# Thread: A system of cross and dot products

1. ## A system of cross and dot products

This was found in a textbook on classical mechanics so I thought it best to post it here rather then in the calc forum.

$\displaystyle \bold{b}\cdot\bold{v}=\lambda$
$\displaystyle \bold{b}\times\bold{v}=\bold{c}$

$\displaystyle \bold{b}$,$\displaystyle \bold{c}$,and $\displaystyle \lambda$ are known. Express $\displaystyle \bold{v}$ in their terms.

I can't think of which rules would give me an answer. Any help would be appreciated.

2. Sorry!!! Fool me!

Btw: two wonderful quotes.

3. Are they maybe vectors? Then it'll be different to what Also sprach Zarathustra posted.

4. Actually, this does belong to the calculus forum.
Recall that $\displaystyle u\times (v\times w)=(u\cdot w)v-(u\cdot v)w$ so
$\displaystyle b\times (b\times v)=(b\cdot v)b-(b\cdot b)v=b\times c$
Now solve for $\displaystyle v$.

5. Thank you Thus Spake Zarathustra

And thank you Plato I was never aware of that formula.
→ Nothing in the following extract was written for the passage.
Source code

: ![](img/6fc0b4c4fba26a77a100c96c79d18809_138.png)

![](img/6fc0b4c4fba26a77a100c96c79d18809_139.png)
I'll be sure to prove it before I move on.

So the identity you've given when combined with the equations gives

$\displaystyle \lambda \bold{b}-b^2\bold{v}=\bold{b}\times \bold{c}$
which rearranged gives

$\displaystyle \bold{v}=\dfrac{\lambda \bold{b}-\bold{b}\times \bold{c}}{b^2}$

Which matches the answer provided by the text.

6. One small detail. It should be $\displaystyle ||b||^2=b\cdot b$.

7. Oh yes of course. I had figured that notation was standard but I meant $\displaystyle ||\bold{b}||=b$. I'll make it more clear in the future. Thank you.